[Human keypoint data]
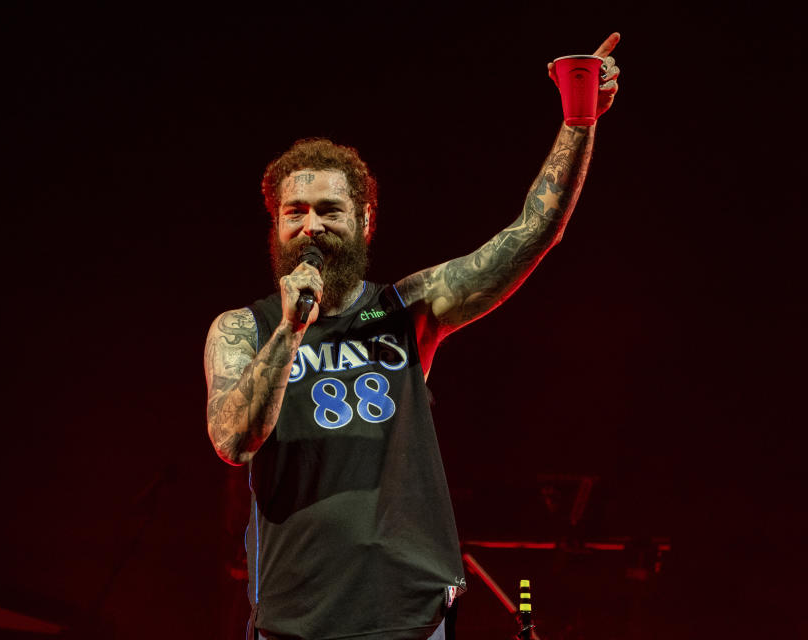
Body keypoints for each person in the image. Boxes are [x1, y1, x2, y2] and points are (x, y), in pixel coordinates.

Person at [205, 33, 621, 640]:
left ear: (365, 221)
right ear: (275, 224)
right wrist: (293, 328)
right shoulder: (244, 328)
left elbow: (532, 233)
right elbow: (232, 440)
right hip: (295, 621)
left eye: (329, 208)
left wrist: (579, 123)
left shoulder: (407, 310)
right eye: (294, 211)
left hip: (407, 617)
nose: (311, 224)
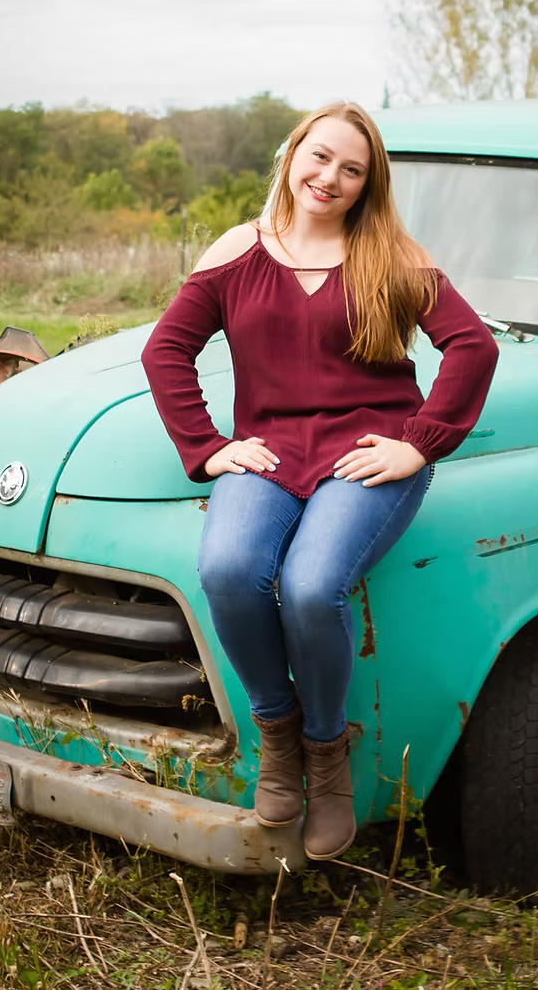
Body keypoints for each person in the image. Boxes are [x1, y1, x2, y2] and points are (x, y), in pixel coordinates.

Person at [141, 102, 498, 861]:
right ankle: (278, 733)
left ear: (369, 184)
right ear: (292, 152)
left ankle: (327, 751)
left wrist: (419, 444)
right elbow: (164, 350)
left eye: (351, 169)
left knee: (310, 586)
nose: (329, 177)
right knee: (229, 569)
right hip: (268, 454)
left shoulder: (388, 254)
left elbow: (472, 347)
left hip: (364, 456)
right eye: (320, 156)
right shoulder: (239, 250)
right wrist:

→ INSTRUCTIONS FOR THE TASK: Wherever the string "wrist" appears in the entries above, list that line.

→ REPLY:
right wrist: (293, 328)
left wrist: (579, 123)
left wrist: (419, 444)
right wrist:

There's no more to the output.